The Dodgers run line minus 1.5 at minus 135 is the play at 1 unit, backing the far superior team to win by multiple runs against a bottom-tier opponent, a spot where laying the run and taking the discounted price beats a heavy moneyline. The Rockies team total under 2.5 at minus 115 is the play at 0.5 units, the smallest position on the card, fading a road Colorado lineup that struggles to score away from Coors Field. The honest counterpoint on the run line is that any single game can stay close on a quiet Dodgers night, and minus 1.5 turns a one-run win into a loss.

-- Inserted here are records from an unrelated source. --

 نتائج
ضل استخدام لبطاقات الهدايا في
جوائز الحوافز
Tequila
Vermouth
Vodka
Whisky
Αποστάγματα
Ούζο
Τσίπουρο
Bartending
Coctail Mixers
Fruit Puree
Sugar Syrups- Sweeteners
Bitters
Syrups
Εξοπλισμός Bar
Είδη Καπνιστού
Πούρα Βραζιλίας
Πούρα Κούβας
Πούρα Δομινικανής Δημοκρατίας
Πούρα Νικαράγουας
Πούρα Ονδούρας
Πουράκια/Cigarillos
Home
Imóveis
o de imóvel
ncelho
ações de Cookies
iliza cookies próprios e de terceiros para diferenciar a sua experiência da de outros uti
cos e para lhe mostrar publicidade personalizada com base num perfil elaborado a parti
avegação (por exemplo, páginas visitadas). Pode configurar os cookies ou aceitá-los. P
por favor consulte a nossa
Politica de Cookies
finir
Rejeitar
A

The counterpoint on the Rockies team total is that even a weak lineup can scratch across three in a single inning. Both are priced as what they are: a favorite-side lay at a full unit and a low-conviction offensive fade at half.
The lone straight moneyline dog on the card is in Chicago. Payton Tolle takes the ball for Boston against Noah Schultz for the White Sox, a matchup of two young arms where the market has installed the visiting Red Sox as a narrow favorite and left the White Sox at a plus price at home. When a home team with a competitive starter is available above even money against a beatable road favorite, that is a spot the column takes.

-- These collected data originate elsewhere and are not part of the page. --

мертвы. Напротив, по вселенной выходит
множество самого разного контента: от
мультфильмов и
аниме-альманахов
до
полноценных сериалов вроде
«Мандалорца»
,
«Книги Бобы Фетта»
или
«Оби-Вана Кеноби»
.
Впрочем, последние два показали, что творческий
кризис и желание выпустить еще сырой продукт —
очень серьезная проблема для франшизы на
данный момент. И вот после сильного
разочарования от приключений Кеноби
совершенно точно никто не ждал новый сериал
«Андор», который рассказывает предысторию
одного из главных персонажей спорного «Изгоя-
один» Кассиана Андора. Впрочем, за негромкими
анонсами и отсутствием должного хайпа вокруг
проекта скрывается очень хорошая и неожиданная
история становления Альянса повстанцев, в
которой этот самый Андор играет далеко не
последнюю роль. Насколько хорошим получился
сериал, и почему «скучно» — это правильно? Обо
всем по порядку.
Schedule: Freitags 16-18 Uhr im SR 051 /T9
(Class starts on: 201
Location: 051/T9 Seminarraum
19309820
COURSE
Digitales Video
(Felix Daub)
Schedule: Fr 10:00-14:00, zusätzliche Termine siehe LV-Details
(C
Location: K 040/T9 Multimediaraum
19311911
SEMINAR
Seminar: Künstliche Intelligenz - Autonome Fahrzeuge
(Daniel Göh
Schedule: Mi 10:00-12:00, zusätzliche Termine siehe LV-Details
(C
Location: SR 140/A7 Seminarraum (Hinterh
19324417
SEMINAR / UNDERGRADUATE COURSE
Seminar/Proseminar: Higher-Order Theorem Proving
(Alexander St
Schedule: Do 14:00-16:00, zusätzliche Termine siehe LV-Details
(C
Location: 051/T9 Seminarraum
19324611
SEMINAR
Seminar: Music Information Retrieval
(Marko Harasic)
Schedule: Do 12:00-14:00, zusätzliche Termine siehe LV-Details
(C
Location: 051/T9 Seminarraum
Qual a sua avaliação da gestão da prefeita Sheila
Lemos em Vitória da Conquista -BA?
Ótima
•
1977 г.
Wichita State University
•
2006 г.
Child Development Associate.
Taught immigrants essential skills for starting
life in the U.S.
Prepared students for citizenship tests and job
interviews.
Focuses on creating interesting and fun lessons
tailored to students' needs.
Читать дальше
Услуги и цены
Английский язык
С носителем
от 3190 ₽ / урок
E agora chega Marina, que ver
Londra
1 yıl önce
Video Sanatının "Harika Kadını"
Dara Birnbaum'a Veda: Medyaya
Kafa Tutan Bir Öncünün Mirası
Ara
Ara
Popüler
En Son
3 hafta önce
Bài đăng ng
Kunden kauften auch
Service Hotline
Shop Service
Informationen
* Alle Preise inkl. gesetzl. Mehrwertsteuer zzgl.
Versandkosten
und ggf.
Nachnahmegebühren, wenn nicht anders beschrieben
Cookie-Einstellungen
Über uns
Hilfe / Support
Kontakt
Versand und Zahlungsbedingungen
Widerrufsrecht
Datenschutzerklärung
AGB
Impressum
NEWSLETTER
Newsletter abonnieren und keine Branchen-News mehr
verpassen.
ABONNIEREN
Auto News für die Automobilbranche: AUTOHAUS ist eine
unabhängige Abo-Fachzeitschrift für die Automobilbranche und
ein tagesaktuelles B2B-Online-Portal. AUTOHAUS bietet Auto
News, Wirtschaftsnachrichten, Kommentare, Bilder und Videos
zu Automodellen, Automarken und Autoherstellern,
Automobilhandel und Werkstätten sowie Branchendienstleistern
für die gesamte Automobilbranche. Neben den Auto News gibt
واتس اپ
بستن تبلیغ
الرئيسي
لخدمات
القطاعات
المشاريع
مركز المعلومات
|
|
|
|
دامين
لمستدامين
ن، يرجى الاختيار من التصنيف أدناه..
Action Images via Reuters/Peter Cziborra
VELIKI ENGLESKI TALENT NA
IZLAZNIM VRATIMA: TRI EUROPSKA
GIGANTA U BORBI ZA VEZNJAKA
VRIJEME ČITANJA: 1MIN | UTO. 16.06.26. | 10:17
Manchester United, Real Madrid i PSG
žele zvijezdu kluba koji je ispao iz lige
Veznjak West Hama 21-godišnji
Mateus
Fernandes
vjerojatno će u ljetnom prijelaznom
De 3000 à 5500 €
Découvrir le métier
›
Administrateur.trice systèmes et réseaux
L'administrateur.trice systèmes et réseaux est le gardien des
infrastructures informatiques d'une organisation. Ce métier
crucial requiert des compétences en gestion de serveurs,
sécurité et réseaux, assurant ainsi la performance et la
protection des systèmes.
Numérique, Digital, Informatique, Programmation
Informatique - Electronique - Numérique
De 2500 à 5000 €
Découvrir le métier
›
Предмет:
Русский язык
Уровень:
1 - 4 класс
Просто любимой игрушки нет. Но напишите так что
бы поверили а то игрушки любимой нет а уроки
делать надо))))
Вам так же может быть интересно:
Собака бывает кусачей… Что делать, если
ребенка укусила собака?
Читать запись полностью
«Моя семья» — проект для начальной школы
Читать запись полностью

The White Sox moneyline at plus 105 is the play at 1 unit. Taking a home dog at a plus number in a coin-flip pitching matchup is straightforward value, and Schultz gives Chicago a real chance to hold serve. The honest counterpoint is that the White Sox have been one of the weaker overall clubs this season, and betting them to win outright carries genuine downside. The reason it stays on the card is the price: plus 105 at home in a matchup this close is more than fair, and a live young arm keeps the ceiling reachable.

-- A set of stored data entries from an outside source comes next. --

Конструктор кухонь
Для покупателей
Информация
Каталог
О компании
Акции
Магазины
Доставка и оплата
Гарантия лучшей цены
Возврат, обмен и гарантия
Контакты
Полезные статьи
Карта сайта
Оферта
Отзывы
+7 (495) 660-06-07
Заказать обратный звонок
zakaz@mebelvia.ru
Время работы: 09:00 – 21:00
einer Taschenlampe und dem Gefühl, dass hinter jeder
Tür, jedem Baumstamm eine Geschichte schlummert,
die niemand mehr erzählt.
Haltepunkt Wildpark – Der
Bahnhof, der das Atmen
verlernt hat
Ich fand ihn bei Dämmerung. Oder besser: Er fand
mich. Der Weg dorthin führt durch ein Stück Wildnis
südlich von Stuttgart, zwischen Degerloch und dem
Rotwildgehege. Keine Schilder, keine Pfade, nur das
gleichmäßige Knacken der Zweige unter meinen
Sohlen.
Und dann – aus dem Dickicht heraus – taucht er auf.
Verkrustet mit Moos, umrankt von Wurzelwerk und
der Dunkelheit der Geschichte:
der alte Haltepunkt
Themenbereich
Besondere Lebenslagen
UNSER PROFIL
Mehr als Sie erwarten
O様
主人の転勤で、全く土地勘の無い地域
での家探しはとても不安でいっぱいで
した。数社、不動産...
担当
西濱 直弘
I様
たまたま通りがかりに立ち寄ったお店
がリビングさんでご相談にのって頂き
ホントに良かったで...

The nightcap in San Francisco supports two positions. Spencer Miles takes the ball for Toronto against Trevor McDonald for the Giants, and Oracle Park continues to be one of the most run-suppressing environments in the sport, especially once the evening marine air settles in. That backdrop shapes both plays.
The Giants moneyline at minus 102 is the play at 1 unit, backing the home side at essentially a pick-em price in a park that favors the pitching and a matchup where San Francisco holds the situational edge. The Blue Jays team total under 3.5 at plus 110 is the play at 1 unit, and it is the rare team-total under available at a plus number, fading a road Toronto lineup in a ballpark that turns fly balls into outs. The honest counterpoint on the Giants moneyline is the near coin-flip nature of the game, minus 102 offers no margin if the bullpen slips. The counterpoint on the Blue Jays team total is that Toronto can run into one, and plus 110 is priced as the genuine live risk it is. Both plays lean on the same idea: Oracle Park does real work on the scoreboard, and the market has not fully paid for it.
Twelve plays, one idea. The Athletics team total under fades a cold lineup against Skubal at the biggest size on the board. The Angels team total under does the same against deGrom, and the game total under 7 plus the first-inning no-run play stack two more positions on that same Arlington duel. The Braves team total under caps Atlanta against Skenes. The Yankees-Rays under and the Phillies-Reds under lean on steady arms and an ace in a hitter's park. The Dodgers run line and Rockies team total attack a mismatch from both ends. The White Sox moneyline buys a live home dog at a plus price, and the Giants moneyline and Blue Jays team total under close the night behind Oracle Park. Fifteen units, weighted toward pitching. The market prices the matchup. The card bets the arm.